Illustration by TIME; reference image courtesy of Jan Leike

For now AI systems are slow-witted enough that discerning users can usually tell if their outputs are potentially harmful. For example, if a CEO were to ask GPT-4, OpenAI’s most powerful AI model to be released so far, to suggest ways that she could maximize her company’s profits, she would likely be able to tell if GPT-4’s responses would lead to bankruptcy.

But as AI systems become more capable, their outputs may become too complex for humans to evaluate. This is particularly concerning for those who work on alignment—the research field working on making sure AI systems behave as their creators intend—because they fear that AI systems may develop goals that could be catastrophic for humans. If, say, GPT-6 were asked how to maximize the profits of a company, it likely could produce an incredibly complex plan that the CEO can’t evaluate. If she decided to execute the plan, her profits might rocket … or GPT-6 might be manipulating her to gain immense power for its own agenda. Before hitting enter, she might not be able to tell which result would be produced.

Jan Leike is hoping his work might make it easier to tell. Leike, 36, co-leads the Superalignment team at top AI lab OpenAI, which wants to build AI systems today that help us to ensure that powerful future AI systems behave as their creators intend.

Leike has spent more than a decade thinking about alignment, ever since reading works by Ray Kurzweil and Eliezer Yudkowsky. After working closely with pathbreaking alignment researchers—including Marcus Hutter, then a professor at Australian National University and now a senior researcher at DeepMind; Nick Bostrom, author of Superintelligence; and Shane Legg of DeepMind—Leike joined OpenAI in 2021.

Now Leike is part of one of the most ambitious alignment efforts yet. The Superalignment team, announced in July, have given themselves four years to “ensure AI systems much smarter than humans follow human intent.” To help them achieve this task, they have 20% of the scarce, expensive computational resources available to OpenAI, and the considerable brainpower of Ilya Sutskever, chief scientist at OpenAI, who is co-leading the team with Leike.

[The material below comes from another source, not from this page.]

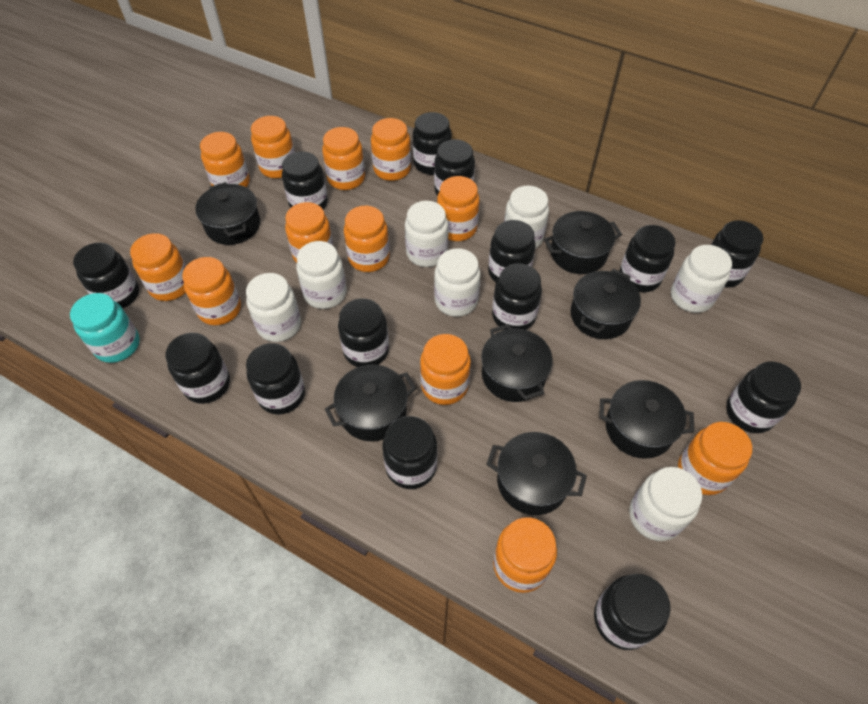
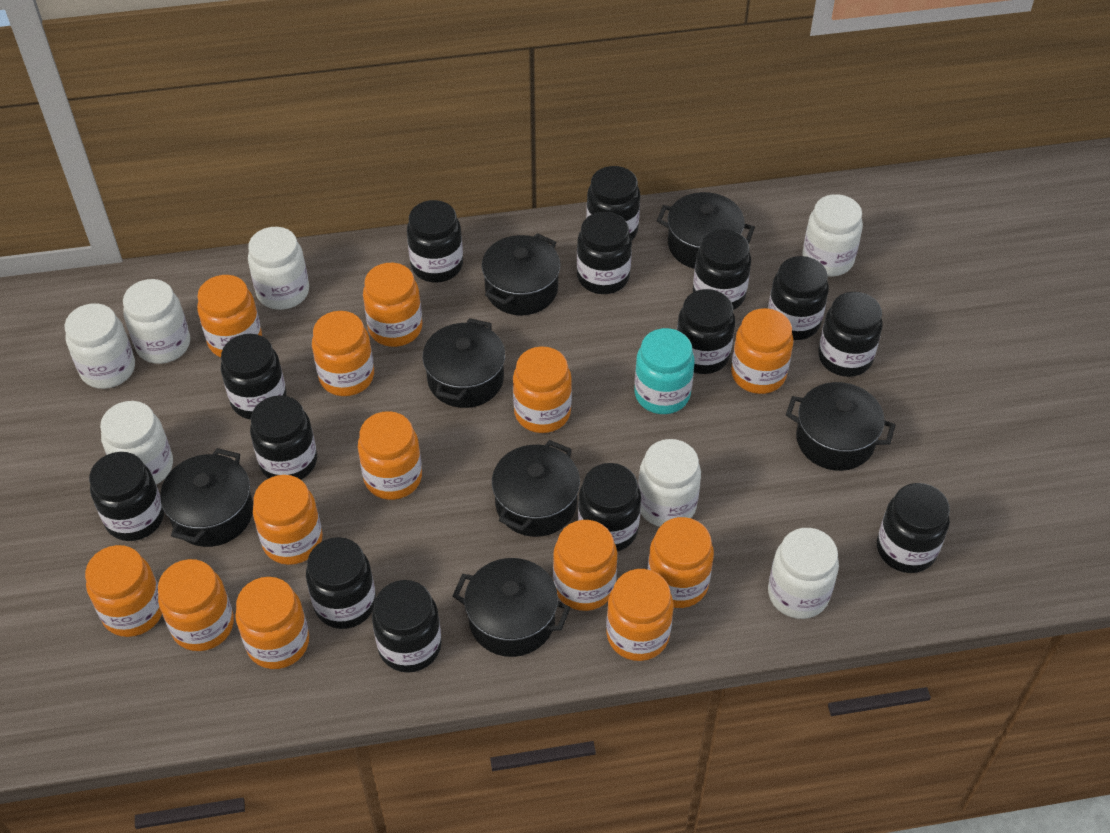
orange jar: [130,233,186,301] [182,257,241,325] [200,132,250,187] [251,116,295,178] [285,202,333,263] [322,127,365,190] [344,206,390,272] [371,118,411,181] [420,334,471,405] [437,176,480,241] [493,517,557,593] [678,422,752,495] = 12 -> [85,545,162,637] [158,559,234,651] [197,275,262,357] [235,577,309,669] [253,475,322,565] [312,311,374,396] [358,411,422,500] [363,263,422,347] [513,346,572,433] [553,520,617,611] [606,569,673,661] [647,517,714,608] [731,308,793,394] = 13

Leike argues that these potential AI systems could help in a number of ways. For example, they could assist in inspecting the vast mathematical representations that constitute an AI system’s model of the world, which even the scientists who build AI models struggle to interpret. In May, OpenAI took early steps toward this, publishing a paper in which GPT-4 tried to explain the purpose of each of the neurons in GPT-2, a smaller and less capable model. Although the results were mixed, there was some success—GPT-4 found a neuron that seemed to correspond to “references to Canadian people, places, and entities.”

Perhaps because he works on practical fixes for alignment rather than thought experiments, Leike is more optimistic than many who work on preventing AI-related catastrophe—preferring to emphasize how much room there is for human agency.

“So much is still up in the air. Humans have a lot of ownership over what happens, and we should try hard to make it go well,” says Leike. “[Avoiding AI catastrophe] is, in some sense, everyone’s responsibility, because it will probably take a lot of people working together and making the right calls at the right time.”